Problem description: Retype the range from the line holding "left elbow: (847, 599, 14)" to the last line of the listing, inclusive, exactly as it appears and with nothing else.
── Dataset entries ──
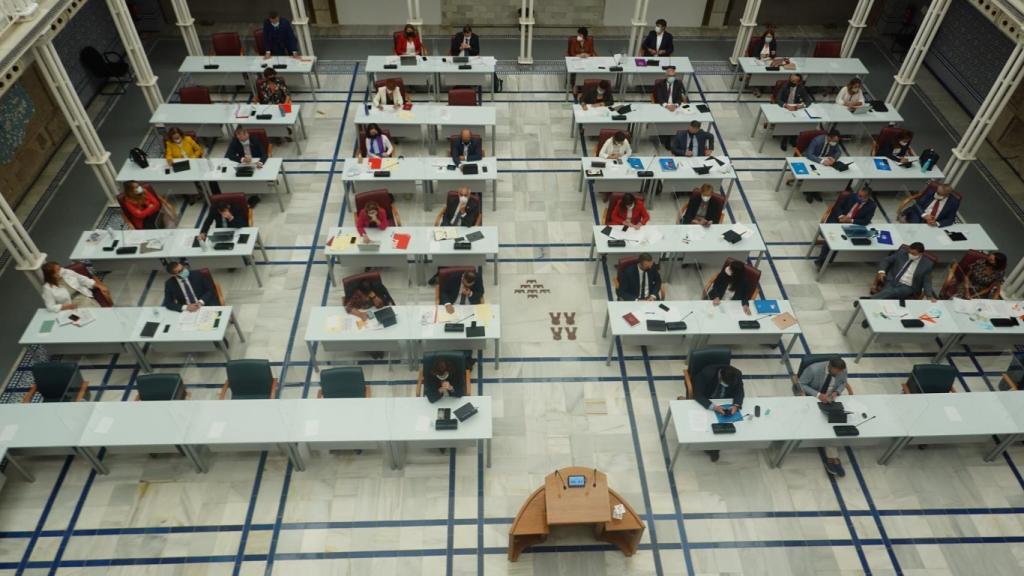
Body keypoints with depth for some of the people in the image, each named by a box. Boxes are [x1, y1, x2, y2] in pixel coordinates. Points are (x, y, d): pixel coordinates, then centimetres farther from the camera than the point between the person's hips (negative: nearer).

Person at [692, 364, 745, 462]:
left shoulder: (737, 374, -23)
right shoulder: (707, 373, -35)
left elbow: (739, 392, -11)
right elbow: (697, 394, -32)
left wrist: (736, 405, -32)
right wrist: (713, 406, -44)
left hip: (726, 402, 3)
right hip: (706, 402, -3)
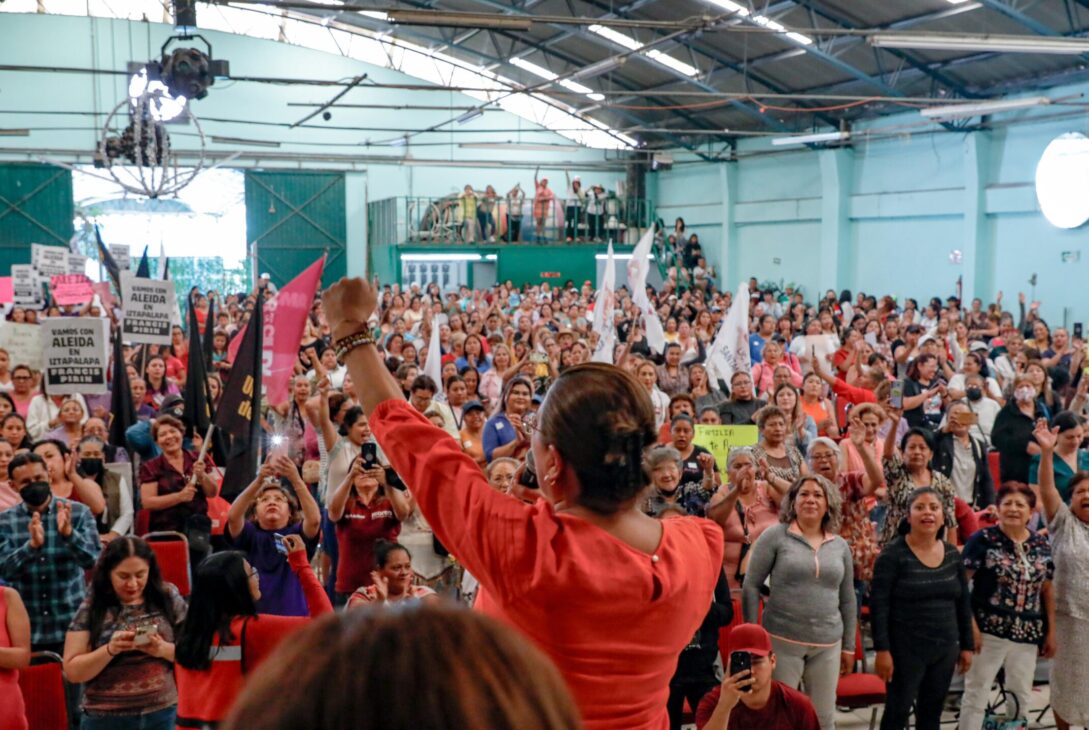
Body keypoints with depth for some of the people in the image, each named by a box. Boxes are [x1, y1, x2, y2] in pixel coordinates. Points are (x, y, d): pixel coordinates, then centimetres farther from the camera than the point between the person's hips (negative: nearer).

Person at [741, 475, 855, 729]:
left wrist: (849, 646, 13)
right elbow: (751, 586, -3)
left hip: (827, 645, 4)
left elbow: (847, 599, 14)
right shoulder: (775, 536, -4)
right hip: (782, 640, -4)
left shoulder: (840, 545, 8)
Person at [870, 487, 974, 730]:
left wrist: (967, 645, 12)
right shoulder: (893, 554, -10)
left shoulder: (953, 555, 7)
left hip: (945, 648, 5)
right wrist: (882, 649, -17)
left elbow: (963, 603, 14)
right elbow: (878, 605, -12)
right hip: (906, 649, -5)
───
Answer to the exercise:
left elbow: (847, 599, 14)
right shoulder: (775, 536, -4)
right hip: (782, 640, -4)
left shoulder: (840, 545, 8)
Person at [870, 487, 974, 730]:
left wrist: (967, 645, 12)
right shoulder: (893, 554, -10)
left shoulder: (953, 555, 7)
left hip: (945, 648, 5)
right wrist: (882, 649, -17)
left elbow: (963, 603, 14)
right elbow: (878, 605, -12)
right hip: (906, 649, -5)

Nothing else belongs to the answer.